After setting the training parameters, the FWofE for each of the aforementioned evidence layers were calculated. The conventional WofE method determines a binary threshold for each evidence layer based on the maximum value of the ratio t = C/S(C), where C is the contrast (i.e., the difference between positive and negative weights), and S(C) is the standard deviation of the contrast. Areas favorable for mineralization are assigned a value of 1, while unfavorable areas are assigned 0 [
64]. In contrast, the FWofE model applies a Membership Standardization Function (MSF) to reclassify the evidence layers. The MSF assigns continuous values within the range [0, 1], reflecting the degree of favorability for mineralization based on the corresponding t-values (
Figure 7) [
53]. This fuzzy approach allows for a more nuanced representation of mineral potential by incorporating gradational rather than binary classification.

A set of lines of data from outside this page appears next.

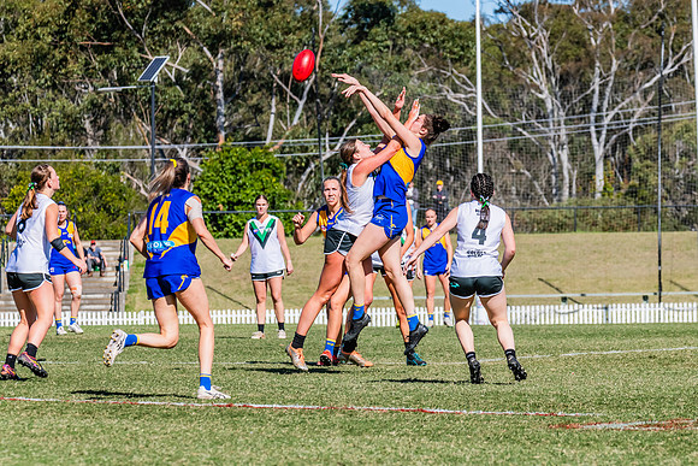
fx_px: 5549
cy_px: 216
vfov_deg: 4.8
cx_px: 414
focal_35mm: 286
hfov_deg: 7.2
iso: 640
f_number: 13
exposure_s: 1/1250
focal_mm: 240
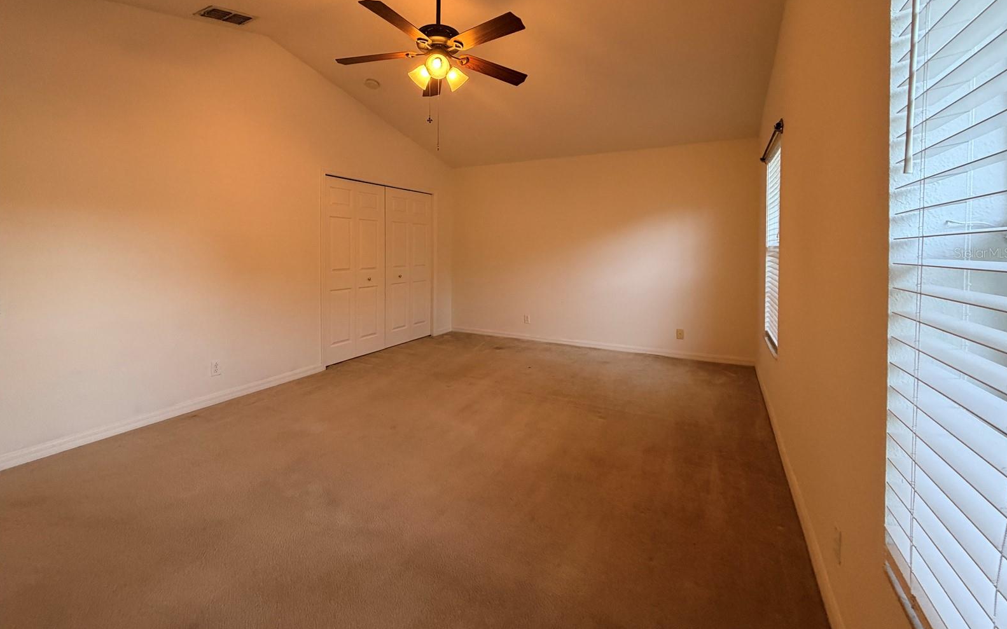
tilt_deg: +1.0
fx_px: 412
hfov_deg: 101.5
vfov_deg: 74.0
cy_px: 252
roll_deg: -0.5
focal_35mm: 15
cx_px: 505
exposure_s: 1/60
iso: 250
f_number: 2.2
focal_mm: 2.22
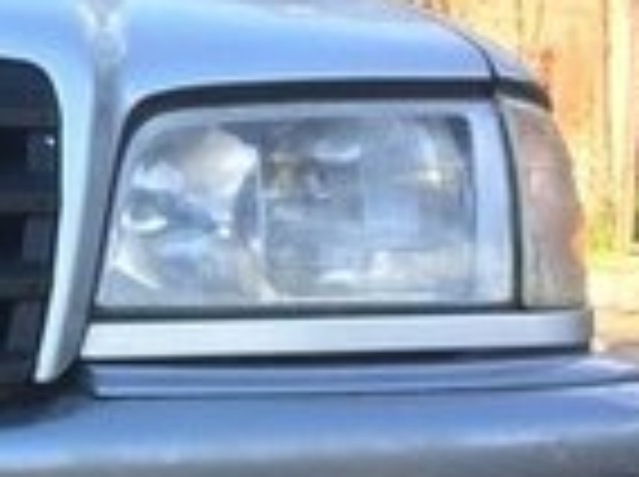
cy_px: 241
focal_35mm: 135
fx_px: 2488
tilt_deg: -4.0
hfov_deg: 12.9
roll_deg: -0.9
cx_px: -616
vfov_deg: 11.0
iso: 32
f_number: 2.2
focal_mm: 4.15
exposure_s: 1/247
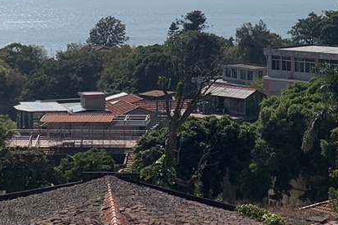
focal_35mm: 104
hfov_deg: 19.6
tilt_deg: +3.9
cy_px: -69
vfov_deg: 12.7
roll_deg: -0.1
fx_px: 976
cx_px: 184
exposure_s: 1/8696
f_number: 1.8
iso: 25
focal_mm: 4.25
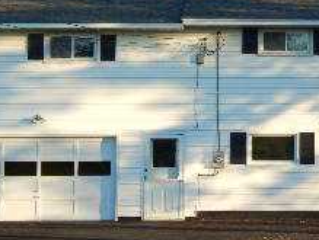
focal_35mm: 140
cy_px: 57
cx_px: 344
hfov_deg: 13.8
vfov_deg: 10.6
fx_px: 1292
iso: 125
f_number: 3.7
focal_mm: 8.6
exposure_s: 1/250
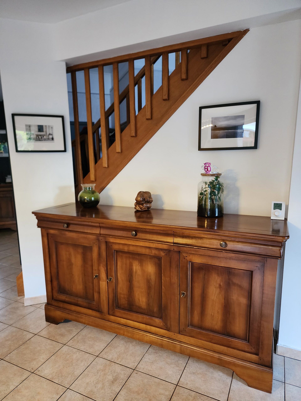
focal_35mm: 23
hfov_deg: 58.9
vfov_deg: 73.9
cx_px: 150
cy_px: 200
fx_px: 267
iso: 640
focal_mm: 6.4
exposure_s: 1/40
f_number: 1.8
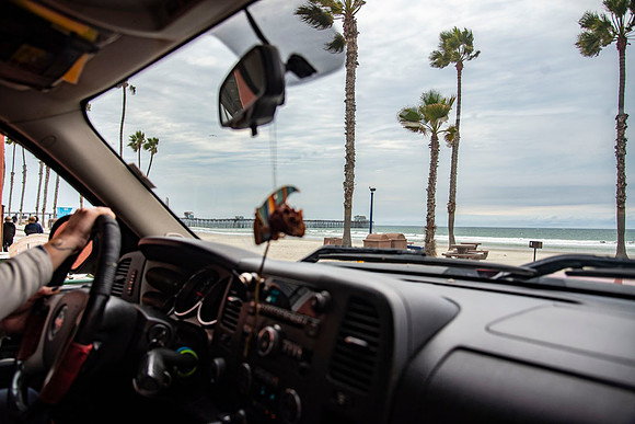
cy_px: 212
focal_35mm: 27
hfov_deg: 67.4
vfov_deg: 48.0
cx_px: 318
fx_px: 476
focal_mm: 27
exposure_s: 1/1250
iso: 400
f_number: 4
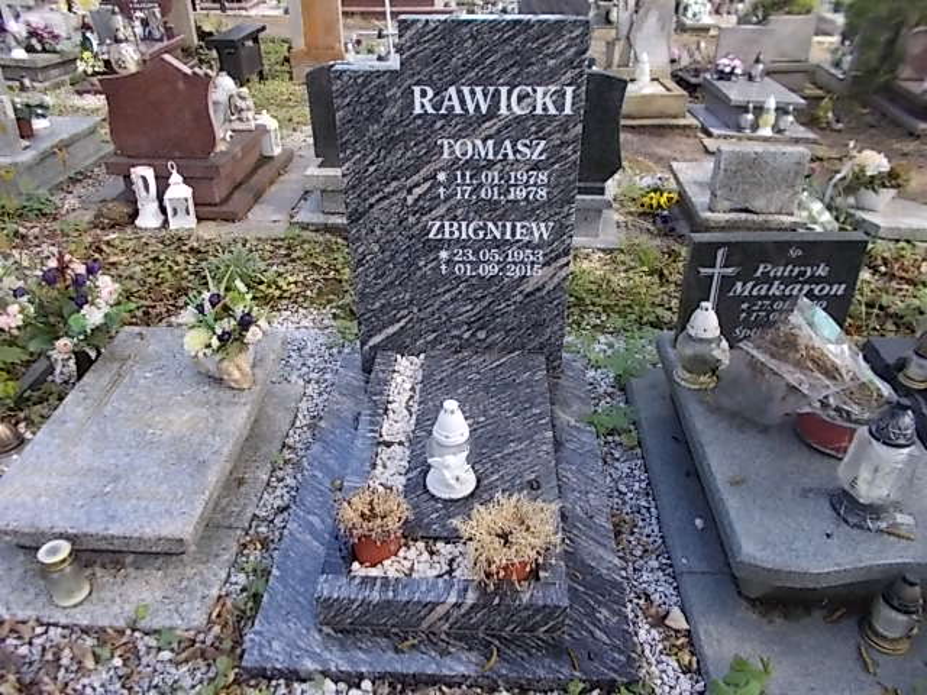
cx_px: 464
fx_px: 696
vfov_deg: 53.1
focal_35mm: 26
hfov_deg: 67.3
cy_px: 348
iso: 80
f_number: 3.2
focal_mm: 4.6
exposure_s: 1/100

When calculating FWofE using the GeoDAS4.0 software, the data must be arranged in either cumulative (ascending) or cumulative (descending) order. When cumulative (ascending) order is selected, the first local maximum point from left to right and all points to its left are assigned a value of 1 (
Figure 7, U, red), representing an increasing likelihood of mineralization. The relatively high-value points to the right of this maximum are set as fuzzy points and assigned values within the range (0, 1) in sequence (
Figure 7, U, yellow), while the remaining points are assigned a value of 0 (
Figure 7, U, blue). When cumulative (descending) order is selected, the data are viewed from right to left. The first local maximum point and all points to its right are assigned a value of 1 (
Figure 7, Cu, red), the relatively high-value points to the left of this maximum are set as fuzzy points and given values within the range (0, 1) in sequence (
Figure 7, Cu, yellow), and all other points are assigned a value of 0 (
Figure 7, Cu, blue).